_Exercise directions:_
State how many lines below hold the word "ovaries". Give that number and no other text.

══ Exercise inputs

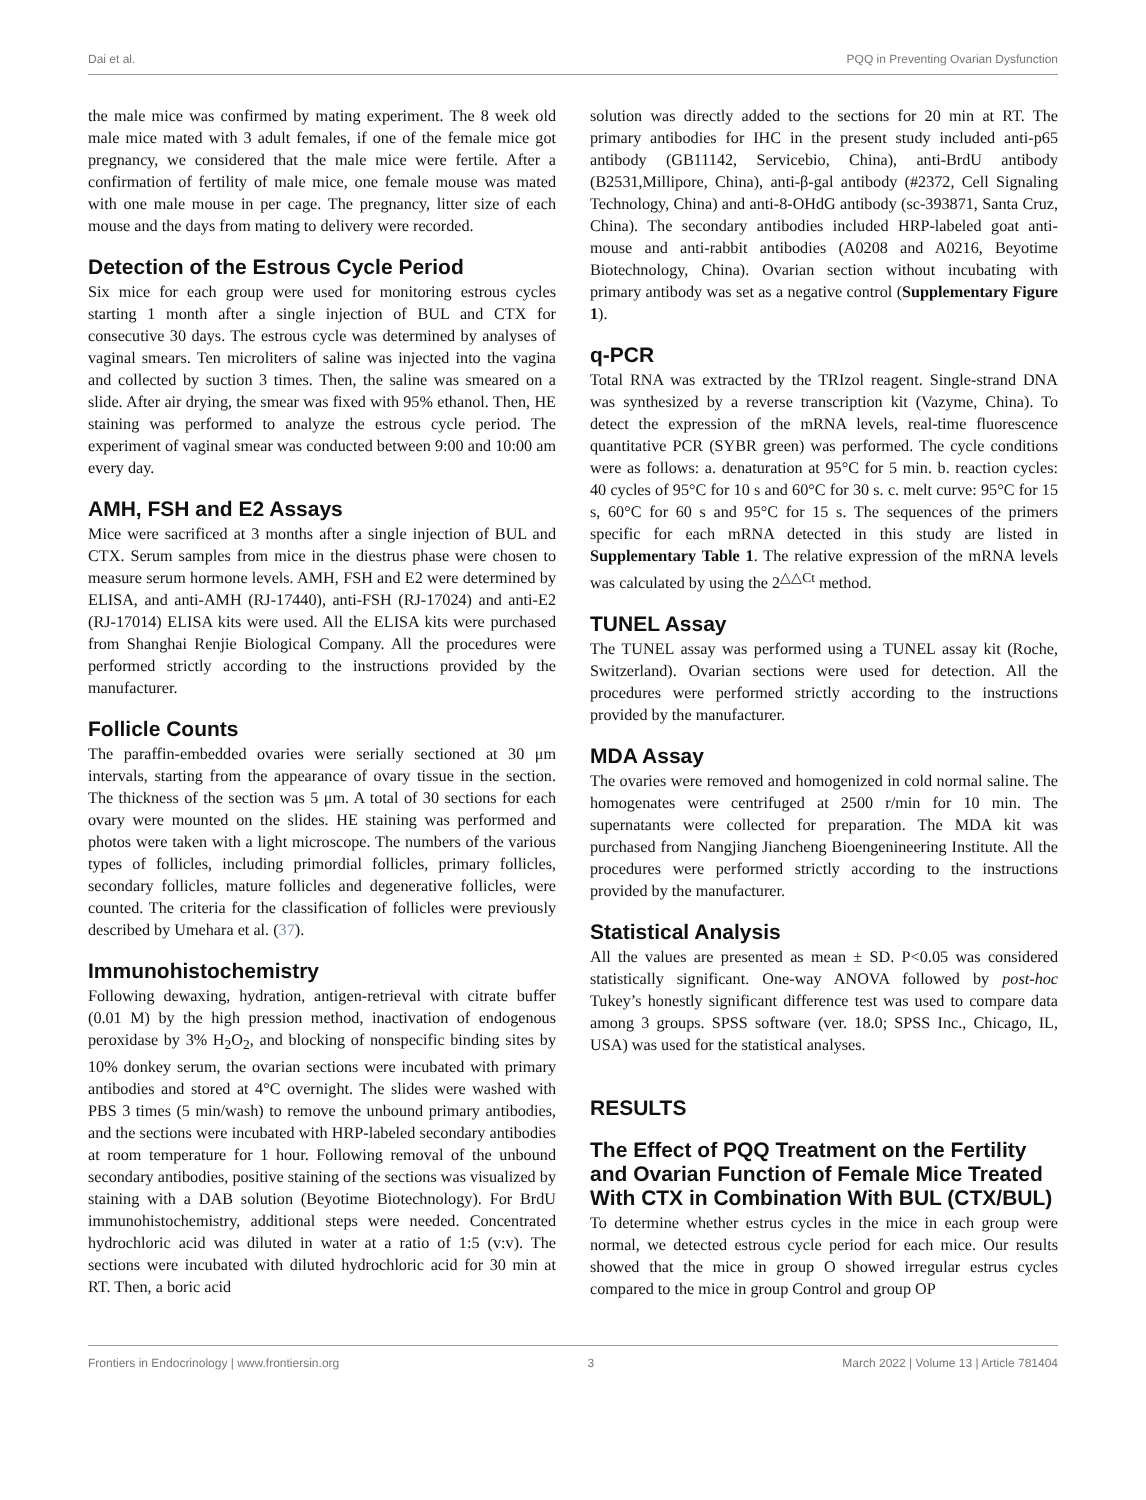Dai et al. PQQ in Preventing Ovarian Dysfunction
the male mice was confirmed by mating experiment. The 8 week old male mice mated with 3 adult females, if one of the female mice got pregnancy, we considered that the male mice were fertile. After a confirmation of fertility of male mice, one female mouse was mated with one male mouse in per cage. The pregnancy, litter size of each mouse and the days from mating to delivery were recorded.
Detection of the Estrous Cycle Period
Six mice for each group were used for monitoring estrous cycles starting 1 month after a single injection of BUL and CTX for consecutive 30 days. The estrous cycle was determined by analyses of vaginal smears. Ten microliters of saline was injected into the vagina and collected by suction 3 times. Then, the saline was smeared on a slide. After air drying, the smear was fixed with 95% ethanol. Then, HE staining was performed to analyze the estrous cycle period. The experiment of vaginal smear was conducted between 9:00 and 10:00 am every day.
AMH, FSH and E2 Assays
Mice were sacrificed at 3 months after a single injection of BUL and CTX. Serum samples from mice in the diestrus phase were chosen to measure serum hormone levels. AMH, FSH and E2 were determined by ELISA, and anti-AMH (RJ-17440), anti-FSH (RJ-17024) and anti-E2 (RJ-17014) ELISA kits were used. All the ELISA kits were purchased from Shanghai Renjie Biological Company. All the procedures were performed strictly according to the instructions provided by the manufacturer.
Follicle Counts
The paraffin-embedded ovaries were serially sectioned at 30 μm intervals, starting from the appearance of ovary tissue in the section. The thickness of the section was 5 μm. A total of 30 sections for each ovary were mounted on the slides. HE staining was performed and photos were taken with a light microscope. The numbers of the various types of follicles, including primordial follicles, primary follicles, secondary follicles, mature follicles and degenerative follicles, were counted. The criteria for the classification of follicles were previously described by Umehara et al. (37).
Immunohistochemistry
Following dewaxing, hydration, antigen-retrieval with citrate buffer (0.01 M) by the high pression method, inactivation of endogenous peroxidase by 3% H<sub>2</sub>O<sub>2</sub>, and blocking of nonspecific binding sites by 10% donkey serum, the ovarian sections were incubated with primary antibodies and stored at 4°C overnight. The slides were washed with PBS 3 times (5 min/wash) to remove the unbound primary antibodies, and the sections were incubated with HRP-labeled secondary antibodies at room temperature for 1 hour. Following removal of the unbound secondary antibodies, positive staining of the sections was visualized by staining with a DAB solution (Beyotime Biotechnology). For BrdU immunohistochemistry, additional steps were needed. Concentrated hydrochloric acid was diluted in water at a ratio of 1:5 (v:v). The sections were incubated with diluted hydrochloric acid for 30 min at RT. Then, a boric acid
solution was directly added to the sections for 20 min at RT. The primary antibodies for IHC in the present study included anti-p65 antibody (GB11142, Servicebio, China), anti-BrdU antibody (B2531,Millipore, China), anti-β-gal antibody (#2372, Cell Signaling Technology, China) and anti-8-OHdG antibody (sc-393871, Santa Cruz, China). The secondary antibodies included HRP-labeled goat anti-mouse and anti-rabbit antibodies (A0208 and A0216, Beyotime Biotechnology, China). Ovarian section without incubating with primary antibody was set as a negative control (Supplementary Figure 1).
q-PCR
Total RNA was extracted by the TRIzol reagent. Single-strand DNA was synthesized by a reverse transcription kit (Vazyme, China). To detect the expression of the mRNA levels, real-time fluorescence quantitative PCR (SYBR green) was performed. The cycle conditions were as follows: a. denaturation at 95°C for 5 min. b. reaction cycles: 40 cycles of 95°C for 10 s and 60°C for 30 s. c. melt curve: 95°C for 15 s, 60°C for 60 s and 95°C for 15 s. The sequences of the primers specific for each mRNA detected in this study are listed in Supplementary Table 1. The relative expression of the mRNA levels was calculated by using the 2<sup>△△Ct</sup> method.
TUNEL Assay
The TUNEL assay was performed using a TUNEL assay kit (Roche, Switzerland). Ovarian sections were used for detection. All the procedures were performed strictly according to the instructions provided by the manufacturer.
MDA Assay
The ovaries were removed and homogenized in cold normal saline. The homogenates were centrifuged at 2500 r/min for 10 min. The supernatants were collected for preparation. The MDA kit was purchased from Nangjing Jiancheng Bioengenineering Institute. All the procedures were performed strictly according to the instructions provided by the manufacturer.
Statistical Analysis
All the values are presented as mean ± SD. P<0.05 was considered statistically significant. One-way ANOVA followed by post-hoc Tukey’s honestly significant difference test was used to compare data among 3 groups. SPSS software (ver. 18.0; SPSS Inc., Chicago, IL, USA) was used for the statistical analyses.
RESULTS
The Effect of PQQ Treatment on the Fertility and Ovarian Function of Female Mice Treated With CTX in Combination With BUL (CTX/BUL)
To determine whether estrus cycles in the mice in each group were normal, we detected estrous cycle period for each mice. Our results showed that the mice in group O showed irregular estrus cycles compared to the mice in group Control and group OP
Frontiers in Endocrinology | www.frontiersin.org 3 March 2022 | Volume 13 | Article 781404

════

_Solution:_
2